READING PASSAGE:
===
For the mechanical daggit, John Dykstra recruited animal trainer Boone Narr to help bring Muffit to life, using a chimpanzee inside the suit married to the sound design of Peter Berkos.
BOONE NARR
(animal trainer, Battlestar Galactica)
Originally they wanted a dog to put in that suit, but we felt that a dog wouldn’t have the flexibility to do the stuff we needed to do, and we wanted it to be as comfortable as possible. Besides, the chimp liked dressing up anyway, so it just worked out.
SCOTT MANTZ
This was just a year after they put a man in a little tin can to be R2-D2, but they really went to another level here, putting a monkey in a suit to be a mechanical daggit. I remember watching it for the first time when Dr. Wilker brings out Muffit II. It’s this mechanical dog, and the mechanical barking sound. Muffit was actually a really great character. In “Fire in Space,” he saved everybody.
===
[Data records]

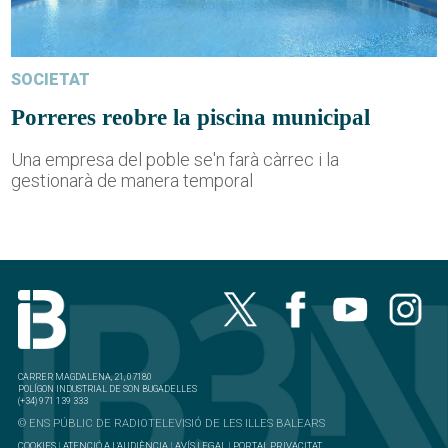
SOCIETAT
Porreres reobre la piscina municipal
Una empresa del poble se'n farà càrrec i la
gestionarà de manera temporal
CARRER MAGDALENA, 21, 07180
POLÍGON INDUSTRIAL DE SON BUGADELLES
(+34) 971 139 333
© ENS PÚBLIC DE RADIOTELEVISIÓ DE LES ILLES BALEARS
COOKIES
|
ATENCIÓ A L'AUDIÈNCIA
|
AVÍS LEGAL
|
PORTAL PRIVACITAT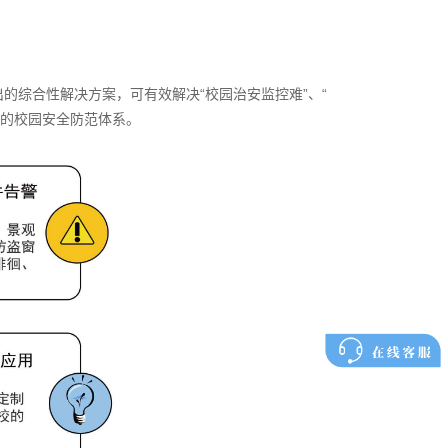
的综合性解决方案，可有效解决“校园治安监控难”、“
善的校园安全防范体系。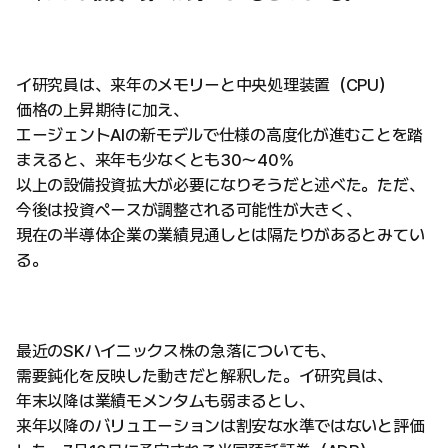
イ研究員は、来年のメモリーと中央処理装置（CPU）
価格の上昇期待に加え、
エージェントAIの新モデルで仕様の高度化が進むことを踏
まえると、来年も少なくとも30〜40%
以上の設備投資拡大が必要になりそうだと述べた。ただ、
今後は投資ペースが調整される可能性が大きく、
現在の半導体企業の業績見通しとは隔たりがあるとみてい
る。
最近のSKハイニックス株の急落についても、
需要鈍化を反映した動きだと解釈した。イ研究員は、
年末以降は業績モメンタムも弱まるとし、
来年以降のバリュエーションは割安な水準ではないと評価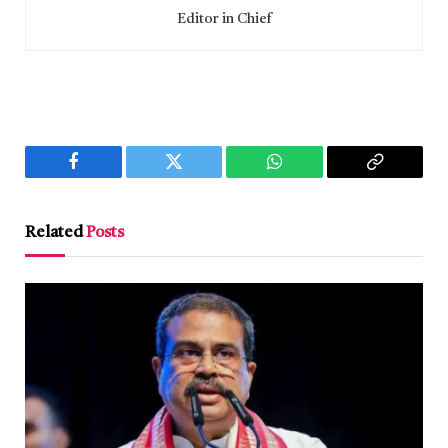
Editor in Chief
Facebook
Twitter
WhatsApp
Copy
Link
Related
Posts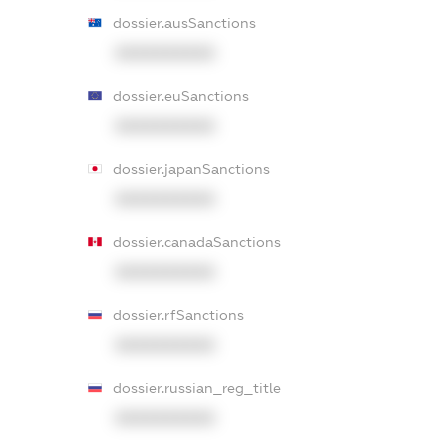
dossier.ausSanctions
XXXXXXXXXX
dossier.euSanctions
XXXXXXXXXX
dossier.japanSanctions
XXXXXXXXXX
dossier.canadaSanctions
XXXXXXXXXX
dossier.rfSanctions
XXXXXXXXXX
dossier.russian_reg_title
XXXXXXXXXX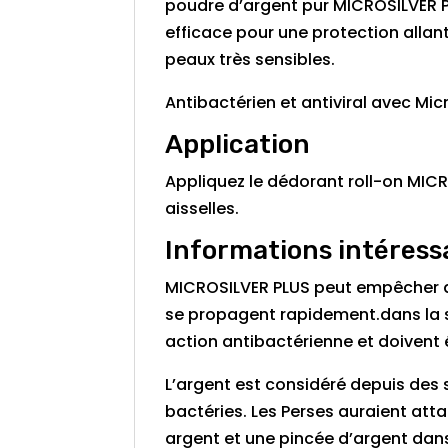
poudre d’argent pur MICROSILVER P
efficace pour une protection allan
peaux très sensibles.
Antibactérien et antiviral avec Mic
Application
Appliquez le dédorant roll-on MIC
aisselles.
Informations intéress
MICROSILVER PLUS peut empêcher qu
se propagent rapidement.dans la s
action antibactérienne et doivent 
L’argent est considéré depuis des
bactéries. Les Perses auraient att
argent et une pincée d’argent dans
===
WHAT YOU WILL DO: Reproduce the whole text about the mechanical daggit Muffit word for word. These lines have no connection to the text about Muffit.

RESPONSE AREA:
For the mechanical daggit, John Dykstra recruited animal trainer Boone Narr to help bring Muffit to life, using a chimpanzee inside the suit married to the sound design of Peter Berkos.
BOONE NARR
(animal trainer, Battlestar Galactica)
Originally they wanted a dog to put in that suit, but we felt that a dog wouldn’t have the flexibility to do the stuff we needed to do, and we wanted it to be as comfortable as possible. Besides, the chimp liked dressing up anyway, so it just worked out.
SCOTT MANTZ
This was just a year after they put a man in a little tin can to be R2-D2, but they really went to another level here, putting a monkey in a suit to be a mechanical daggit. I remember watching it for the first time when Dr. Wilker brings out Muffit II. It’s this mechanical dog, and the mechanical barking sound. Muffit was actually a really great character. In “Fire in Space,” he saved everybody.